At this point, I was really expecting the mother to reassure Katie that people don't sexually develop uniformly, that many things factor into puberty, that this is normal for our species, that she is as much a woman now as she would be after her period.

Instead, she decides that the fact that her daughter lied to her—and in that tone!—is more important than Katie's worries. Instead of helping Katie feel okay about herself and her body, this mom decides to get even.

So Katie's mother arranges a "First Moon Party," and invites everyone: grandparents, her own coworkers, her daughter's friends, and a dreamy boy band. This is how we get into that wonderland of games and piñatas celebrating the female body.

Except that it's not a celebration. The party is a device to shame a young girl who is deeply concerned about her body, and about what it means that her body's development doesn't match that of her friends. Katie's friends and family were invited over to play a part in an afternoon of shaming that results in an exasperated Katie finally confessing to her mother that she faked her period.
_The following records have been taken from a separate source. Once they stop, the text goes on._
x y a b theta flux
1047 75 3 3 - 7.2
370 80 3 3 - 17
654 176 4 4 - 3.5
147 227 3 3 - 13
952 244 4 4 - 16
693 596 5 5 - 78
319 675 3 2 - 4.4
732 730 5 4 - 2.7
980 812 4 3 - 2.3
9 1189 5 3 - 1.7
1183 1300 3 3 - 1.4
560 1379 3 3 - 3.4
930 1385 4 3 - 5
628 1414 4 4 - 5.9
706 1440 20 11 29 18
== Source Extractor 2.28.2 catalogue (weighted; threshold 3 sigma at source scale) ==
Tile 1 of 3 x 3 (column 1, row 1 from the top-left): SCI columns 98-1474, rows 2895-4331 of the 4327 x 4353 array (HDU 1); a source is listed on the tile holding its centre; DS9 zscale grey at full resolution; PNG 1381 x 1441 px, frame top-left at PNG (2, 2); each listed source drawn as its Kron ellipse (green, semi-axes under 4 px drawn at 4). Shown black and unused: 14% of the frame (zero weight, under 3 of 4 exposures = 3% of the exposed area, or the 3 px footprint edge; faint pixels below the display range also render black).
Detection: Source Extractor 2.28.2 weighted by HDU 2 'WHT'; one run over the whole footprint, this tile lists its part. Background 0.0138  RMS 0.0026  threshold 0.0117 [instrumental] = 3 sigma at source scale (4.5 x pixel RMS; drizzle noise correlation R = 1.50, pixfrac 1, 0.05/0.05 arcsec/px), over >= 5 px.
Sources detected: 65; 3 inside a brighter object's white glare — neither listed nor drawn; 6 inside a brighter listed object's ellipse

Her mother's response to that confession is to chuckle at her victory. Her victory over her preteen daughter. Seriously?

Oh, and Katie's mom hands her a box of HelloFlo, for the period Katie hasn't had yet—the period which is causing her so much anxiety. The kit takes the place of any actual conversation, presumably because the kit contains information about how people develop at different rates and she shouldn't worry. Or maybe because there's candy. Or something.

Instead of talking about how it's good to be open about the female body, to bring it out of the shadows, out of girls' slumber parties and girls' night outs and into one's community by having a party, her mother then delivers the final blow: She reveals that the party is her way of grounding Katie for lying.

The spot ends with Katie pulling away when her mom touches her shoulder, and I don't blame her. Her mother ought to have been a source of information and warmth. Instead, she chose retaliatory humiliation.

Even the awesomeness of red-dipped marshmallows, the Cherry Slush Club, a "vagician," and a period that looks like Florida can't make up for the disservice Katie's mom did her when she turned that painted pad into something that, at the end of the day, was all about her—instead of being about her daughter.